O heck, a bit of must do immediately work has come up so that will kill some of my time both from writing George's letter and doing the pay vouchers. But I'll not begin on it until I finish this letter. After all even if it is a must affair, it will not go out until tomorrow morning anyway so what matters if it is done at eight o'clock or nine o'clock this evening?
The sunsets out here are homesickening for they are just as we would see them from the back porch or from the dining room window. The same kind of clouds and even the same kind of light streaming into the tent as comes into our house just about twenty minutes before it is time to turn the lights on. All the other places had sunsets peculiar to themselves but this had our own kind.

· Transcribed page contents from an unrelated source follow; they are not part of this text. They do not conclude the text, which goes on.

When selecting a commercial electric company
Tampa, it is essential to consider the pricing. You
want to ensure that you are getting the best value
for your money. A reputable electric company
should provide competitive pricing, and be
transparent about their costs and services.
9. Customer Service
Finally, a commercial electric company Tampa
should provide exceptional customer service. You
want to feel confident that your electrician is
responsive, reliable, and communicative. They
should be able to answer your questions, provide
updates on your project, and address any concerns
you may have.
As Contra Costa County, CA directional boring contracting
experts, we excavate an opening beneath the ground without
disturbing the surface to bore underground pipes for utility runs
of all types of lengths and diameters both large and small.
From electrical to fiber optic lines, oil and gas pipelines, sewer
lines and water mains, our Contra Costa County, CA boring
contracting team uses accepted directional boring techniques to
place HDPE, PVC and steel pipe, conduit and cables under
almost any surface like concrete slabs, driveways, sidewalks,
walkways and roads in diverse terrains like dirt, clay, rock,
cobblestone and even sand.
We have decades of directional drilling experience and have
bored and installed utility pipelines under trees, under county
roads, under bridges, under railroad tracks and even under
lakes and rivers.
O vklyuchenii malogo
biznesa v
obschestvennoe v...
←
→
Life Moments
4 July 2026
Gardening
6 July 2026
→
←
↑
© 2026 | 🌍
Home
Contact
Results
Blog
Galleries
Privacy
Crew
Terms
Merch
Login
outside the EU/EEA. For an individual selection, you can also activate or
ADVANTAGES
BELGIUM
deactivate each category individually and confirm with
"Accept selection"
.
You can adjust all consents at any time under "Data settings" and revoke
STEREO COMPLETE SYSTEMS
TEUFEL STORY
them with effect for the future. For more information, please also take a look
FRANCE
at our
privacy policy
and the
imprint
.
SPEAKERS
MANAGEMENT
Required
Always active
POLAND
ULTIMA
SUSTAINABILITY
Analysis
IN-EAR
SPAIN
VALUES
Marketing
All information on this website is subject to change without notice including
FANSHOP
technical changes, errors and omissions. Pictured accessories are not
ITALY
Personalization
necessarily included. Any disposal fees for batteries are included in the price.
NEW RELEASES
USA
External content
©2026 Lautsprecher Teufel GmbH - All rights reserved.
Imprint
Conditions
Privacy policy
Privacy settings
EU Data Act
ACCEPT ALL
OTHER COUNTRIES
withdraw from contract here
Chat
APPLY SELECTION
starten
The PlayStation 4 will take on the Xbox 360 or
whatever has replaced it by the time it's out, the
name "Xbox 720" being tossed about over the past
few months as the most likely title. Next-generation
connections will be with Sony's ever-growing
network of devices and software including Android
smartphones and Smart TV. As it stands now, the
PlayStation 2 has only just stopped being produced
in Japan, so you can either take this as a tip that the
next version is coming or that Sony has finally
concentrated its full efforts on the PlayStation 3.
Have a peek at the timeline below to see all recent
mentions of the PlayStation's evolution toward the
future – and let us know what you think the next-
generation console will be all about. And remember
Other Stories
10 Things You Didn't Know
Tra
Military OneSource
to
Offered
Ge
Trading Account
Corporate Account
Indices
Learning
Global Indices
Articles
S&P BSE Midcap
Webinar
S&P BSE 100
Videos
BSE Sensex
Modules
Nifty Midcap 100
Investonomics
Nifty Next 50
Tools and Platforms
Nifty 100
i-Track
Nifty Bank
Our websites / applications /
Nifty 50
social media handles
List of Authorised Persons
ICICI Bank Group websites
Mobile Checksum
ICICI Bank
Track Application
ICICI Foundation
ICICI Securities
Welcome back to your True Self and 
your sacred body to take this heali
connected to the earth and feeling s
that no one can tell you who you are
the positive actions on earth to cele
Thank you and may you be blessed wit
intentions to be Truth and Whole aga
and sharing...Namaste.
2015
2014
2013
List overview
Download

Whew, just by accident I went to look at my socks and the bottom of my pant legs when I saw a thousand legger begin crawling up my shoe. I may be used to a lot of insects and bugs but that thing would still have given me the creeps crawling up my leg or neck. The other night they tell me a Filipino lizard was crawling on my mosquito bar. They are horrid looking things compared to the sleek, trim and quick lizards we had at the last island. These have rocky sand colored body, with a large head, great big lamps of eyes, and are slow moving and fat. They have five fingers, each with a suction cup attached to the bottom of it and they make with a noise that sounds exactly like the first beep of a klaxon horn. You know the klaxons a fellow has on his bike and has to push down with his fist to make the noise.
Say here is another unusual feature of this country. Do you remember having seen pictures of oxen yoked to carts and slowly plodding along the roads of foreign countries? Well, while they do not have many of them, there are enough to be noticeable. Big and small oxen all yoked up and just about moving.